* ABOUT THIS TASK:
Quote the whole listing word for word, please.

* INFORMATION:
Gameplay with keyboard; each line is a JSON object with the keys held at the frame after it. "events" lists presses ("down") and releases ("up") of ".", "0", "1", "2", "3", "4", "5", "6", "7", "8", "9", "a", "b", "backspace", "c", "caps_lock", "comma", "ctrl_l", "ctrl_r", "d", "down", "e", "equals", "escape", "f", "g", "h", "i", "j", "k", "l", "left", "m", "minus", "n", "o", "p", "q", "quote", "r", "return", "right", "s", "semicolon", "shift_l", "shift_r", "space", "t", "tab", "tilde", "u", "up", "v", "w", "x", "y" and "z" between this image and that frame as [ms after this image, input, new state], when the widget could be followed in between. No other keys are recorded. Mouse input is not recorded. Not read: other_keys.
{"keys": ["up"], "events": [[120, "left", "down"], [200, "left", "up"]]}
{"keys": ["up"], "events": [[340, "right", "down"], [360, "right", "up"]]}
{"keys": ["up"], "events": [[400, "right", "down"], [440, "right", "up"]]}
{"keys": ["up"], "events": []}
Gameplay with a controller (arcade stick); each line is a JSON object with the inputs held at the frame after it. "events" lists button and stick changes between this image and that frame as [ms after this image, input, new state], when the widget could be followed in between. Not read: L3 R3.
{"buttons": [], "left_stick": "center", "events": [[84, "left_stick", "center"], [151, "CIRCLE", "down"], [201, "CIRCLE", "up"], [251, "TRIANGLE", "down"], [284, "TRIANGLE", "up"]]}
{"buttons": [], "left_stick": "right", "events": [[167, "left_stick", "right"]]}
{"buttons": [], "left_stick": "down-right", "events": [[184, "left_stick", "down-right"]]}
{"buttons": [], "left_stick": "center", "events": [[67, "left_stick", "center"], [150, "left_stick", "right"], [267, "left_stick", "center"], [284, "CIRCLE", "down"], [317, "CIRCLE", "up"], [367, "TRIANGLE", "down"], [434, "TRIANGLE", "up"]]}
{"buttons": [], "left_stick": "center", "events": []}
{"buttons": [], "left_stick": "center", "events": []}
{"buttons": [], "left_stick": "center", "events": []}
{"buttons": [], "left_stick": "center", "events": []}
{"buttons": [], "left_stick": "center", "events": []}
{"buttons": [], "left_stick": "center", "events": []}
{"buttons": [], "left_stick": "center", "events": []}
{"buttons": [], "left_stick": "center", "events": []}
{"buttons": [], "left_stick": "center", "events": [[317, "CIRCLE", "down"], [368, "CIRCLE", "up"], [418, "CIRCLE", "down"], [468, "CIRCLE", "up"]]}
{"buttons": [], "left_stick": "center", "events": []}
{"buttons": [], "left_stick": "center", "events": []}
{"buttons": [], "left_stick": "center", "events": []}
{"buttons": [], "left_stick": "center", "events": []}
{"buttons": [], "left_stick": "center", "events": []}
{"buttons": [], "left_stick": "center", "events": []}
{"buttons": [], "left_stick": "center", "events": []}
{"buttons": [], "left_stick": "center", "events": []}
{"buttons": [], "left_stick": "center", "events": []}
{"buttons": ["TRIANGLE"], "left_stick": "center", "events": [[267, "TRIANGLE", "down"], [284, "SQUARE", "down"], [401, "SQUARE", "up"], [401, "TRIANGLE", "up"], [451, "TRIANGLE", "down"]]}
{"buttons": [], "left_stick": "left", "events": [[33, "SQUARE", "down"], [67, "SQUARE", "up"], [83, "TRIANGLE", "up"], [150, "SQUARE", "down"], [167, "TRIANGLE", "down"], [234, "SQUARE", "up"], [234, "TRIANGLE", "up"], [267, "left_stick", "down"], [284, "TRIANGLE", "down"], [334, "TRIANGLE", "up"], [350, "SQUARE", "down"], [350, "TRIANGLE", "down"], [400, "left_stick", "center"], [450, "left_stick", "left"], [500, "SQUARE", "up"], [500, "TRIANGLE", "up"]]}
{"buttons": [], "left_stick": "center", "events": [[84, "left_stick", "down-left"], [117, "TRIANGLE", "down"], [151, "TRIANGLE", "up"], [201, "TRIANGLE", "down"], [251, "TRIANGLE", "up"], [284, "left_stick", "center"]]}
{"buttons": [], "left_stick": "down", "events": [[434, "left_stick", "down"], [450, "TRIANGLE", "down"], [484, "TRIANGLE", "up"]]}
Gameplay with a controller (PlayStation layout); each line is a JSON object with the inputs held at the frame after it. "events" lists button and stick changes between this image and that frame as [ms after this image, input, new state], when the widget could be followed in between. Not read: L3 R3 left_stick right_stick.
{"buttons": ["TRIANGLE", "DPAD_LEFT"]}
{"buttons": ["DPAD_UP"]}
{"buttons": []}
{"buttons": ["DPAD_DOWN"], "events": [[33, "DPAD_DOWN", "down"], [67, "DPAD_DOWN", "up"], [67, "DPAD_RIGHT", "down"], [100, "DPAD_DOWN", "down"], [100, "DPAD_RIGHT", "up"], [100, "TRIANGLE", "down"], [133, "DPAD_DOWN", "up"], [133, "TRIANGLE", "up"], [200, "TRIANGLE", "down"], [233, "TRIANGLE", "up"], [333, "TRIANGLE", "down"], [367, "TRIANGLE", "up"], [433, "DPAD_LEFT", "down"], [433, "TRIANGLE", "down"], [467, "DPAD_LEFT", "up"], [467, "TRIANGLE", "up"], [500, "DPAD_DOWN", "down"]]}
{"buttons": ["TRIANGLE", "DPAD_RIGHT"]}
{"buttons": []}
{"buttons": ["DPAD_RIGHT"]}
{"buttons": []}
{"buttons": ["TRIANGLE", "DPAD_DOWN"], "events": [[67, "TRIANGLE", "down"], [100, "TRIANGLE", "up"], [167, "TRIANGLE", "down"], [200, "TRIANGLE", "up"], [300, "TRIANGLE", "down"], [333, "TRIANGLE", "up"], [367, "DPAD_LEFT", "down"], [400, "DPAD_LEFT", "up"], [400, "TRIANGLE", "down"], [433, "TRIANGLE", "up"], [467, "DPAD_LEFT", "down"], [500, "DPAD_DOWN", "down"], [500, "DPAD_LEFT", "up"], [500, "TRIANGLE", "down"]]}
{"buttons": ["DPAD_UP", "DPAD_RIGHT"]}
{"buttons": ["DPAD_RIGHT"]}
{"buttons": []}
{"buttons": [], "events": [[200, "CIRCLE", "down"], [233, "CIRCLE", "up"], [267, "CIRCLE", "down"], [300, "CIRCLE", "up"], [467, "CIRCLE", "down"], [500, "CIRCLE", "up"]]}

* RESPONSE:
Gameplay with keyboard; each line is a JSON object with the keys held at the frame after it. "events" lists presses ("down") and releases ("up") of ".", "0", "1", "2", "3", "4", "5", "6", "7", "8", "9", "a", "b", "backspace", "c", "caps_lock", "comma", "ctrl_l", "ctrl_r", "d", "down", "e", "equals", "escape", "f", "g", "h", "i", "j", "k", "l", "left", "m", "minus", "n", "o", "p", "q", "quote", "r", "return", "right", "s", "semicolon", "shift_l", "shift_r", "space", "t", "tab", "tilde", "u", "up", "v", "w", "x", "y" and "z" between this image and that frame as [ms after this image, input, new state], when the widget could be followed in between. No other keys are recorded. Mouse input is not recorded. Not read: other_keys.
{"keys": ["up"], "events": [[120, "left", "down"], [200, "left", "up"]]}
{"keys": ["up"], "events": [[340, "right", "down"], [360, "right", "up"]]}
{"keys": ["up"], "events": [[400, "right", "down"], [440, "right", "up"]]}
{"keys": ["up"], "events": []}
Gameplay with a controller (arcade stick); each line is a JSON object with the inputs held at the frame after it. "events" lists button and stick changes between this image and that frame as [ms after this image, input, new state], when the widget could be followed in between. Not read: L3 R3.
{"buttons": [], "left_stick": "center", "events": [[84, "left_stick", "center"], [151, "CIRCLE", "down"], [201, "CIRCLE", "up"], [251, "TRIANGLE", "down"], [284, "TRIANGLE", "up"]]}
{"buttons": [], "left_stick": "right", "events": [[167, "left_stick", "right"]]}
{"buttons": [], "left_stick": "down-right", "events": [[184, "left_stick", "down-right"]]}
{"buttons": [], "left_stick": "center", "events": [[67, "left_stick", "center"], [150, "left_stick", "right"], [267, "left_stick", "center"], [284, "CIRCLE", "down"], [317, "CIRCLE", "up"], [367, "TRIANGLE", "down"], [434, "TRIANGLE", "up"]]}
{"buttons": [], "left_stick": "center", "events": []}
{"buttons": [], "left_stick": "center", "events": []}
{"buttons": [], "left_stick": "center", "events": []}
{"buttons": [], "left_stick": "center", "events": []}
{"buttons": [], "left_stick": "center", "events": []}
{"buttons": [], "left_stick": "center", "events": []}
{"buttons": [], "left_stick": "center", "events": []}
{"buttons": [], "left_stick": "center", "events": []}
{"buttons": [], "left_stick": "center", "events": [[317, "CIRCLE", "down"], [368, "CIRCLE", "up"], [418, "CIRCLE", "down"], [468, "CIRCLE", "up"]]}
{"buttons": [], "left_stick": "center", "events": []}
{"buttons": [], "left_stick": "center", "events": []}
{"buttons": [], "left_stick": "center", "events": []}
{"buttons": [], "left_stick": "center", "events": []}
{"buttons": [], "left_stick": "center", "events": []}
{"buttons": [], "left_stick": "center", "events": []}
{"buttons": [], "left_stick": "center", "events": []}
{"buttons": [], "left_stick": "center", "events": []}
{"buttons": [], "left_stick": "center", "events": []}
{"buttons": ["TRIANGLE"], "left_stick": "center", "events": [[267, "TRIANGLE", "down"], [284, "SQUARE", "down"], [401, "SQUARE", "up"], [401, "TRIANGLE", "up"], [451, "TRIANGLE", "down"]]}
{"buttons": [], "left_stick": "left", "events": [[33, "SQUARE", "down"], [67, "SQUARE", "up"], [83, "TRIANGLE", "up"], [150, "SQUARE", "down"], [167, "TRIANGLE", "down"], [234, "SQUARE", "up"], [234, "TRIANGLE", "up"], [267, "left_stick", "down"], [284, "TRIANGLE", "down"], [334, "TRIANGLE", "up"], [350, "SQUARE", "down"], [350, "TRIANGLE", "down"], [400, "left_stick", "center"], [450, "left_stick", "left"], [500, "SQUARE", "up"], [500, "TRIANGLE", "up"]]}
{"buttons": [], "left_stick": "center", "events": [[84, "left_stick", "down-left"], [117, "TRIANGLE", "down"], [151, "TRIANGLE", "up"], [201, "TRIANGLE", "down"], [251, "TRIANGLE", "up"], [284, "left_stick", "center"]]}
{"buttons": [], "left_stick": "down", "events": [[434, "left_stick", "down"], [450, "TRIANGLE", "down"], [484, "TRIANGLE", "up"]]}
Gameplay with a controller (PlayStation layout); each line is a JSON object with the inputs held at the frame after it. "events" lists button and stick changes between this image and that frame as [ms after this image, input, new state], when the widget could be followed in between. Not read: L3 R3 left_stick right_stick.
{"buttons": ["TRIANGLE", "DPAD_LEFT"]}
{"buttons": ["DPAD_UP"]}
{"buttons": []}
{"buttons": ["DPAD_DOWN"], "events": [[33, "DPAD_DOWN", "down"], [67, "DPAD_DOWN", "up"], [67, "DPAD_RIGHT", "down"], [100, "DPAD_DOWN", "down"], [100, "DPAD_RIGHT", "up"], [100, "TRIANGLE", "down"], [133, "DPAD_DOWN", "up"], [133, "TRIANGLE", "up"], [200, "TRIANGLE", "down"], [233, "TRIANGLE", "up"], [333, "TRIANGLE", "down"], [367, "TRIANGLE", "up"], [433, "DPAD_LEFT", "down"], [433, "TRIANGLE", "down"], [467, "DPAD_LEFT", "up"], [467, "TRIANGLE", "up"], [500, "DPAD_DOWN", "down"]]}
{"buttons": ["TRIANGLE", "DPAD_RIGHT"]}
{"buttons": []}
{"buttons": ["DPAD_RIGHT"]}
{"buttons": []}
{"buttons": ["TRIANGLE", "DPAD_DOWN"], "events": [[67, "TRIANGLE", "down"], [100, "TRIANGLE", "up"], [167, "TRIANGLE", "down"], [200, "TRIANGLE", "up"], [300, "TRIANGLE", "down"], [333, "TRIANGLE", "up"], [367, "DPAD_LEFT", "down"], [400, "DPAD_LEFT", "up"], [400, "TRIANGLE", "down"], [433, "TRIANGLE", "up"], [467, "DPAD_LEFT", "down"], [500, "DPAD_DOWN", "down"], [500, "DPAD_LEFT", "up"], [500, "TRIANGLE", "down"]]}
{"buttons": ["DPAD_UP", "DPAD_RIGHT"]}
{"buttons": ["DPAD_RIGHT"]}
{"buttons": []}
{"buttons": [], "events": [[200, "CIRCLE", "down"], [233, "CIRCLE", "up"], [267, "CIRCLE", "down"], [300, "CIRCLE", "up"], [467, "CIRCLE", "down"], [500, "CIRCLE", "up"]]}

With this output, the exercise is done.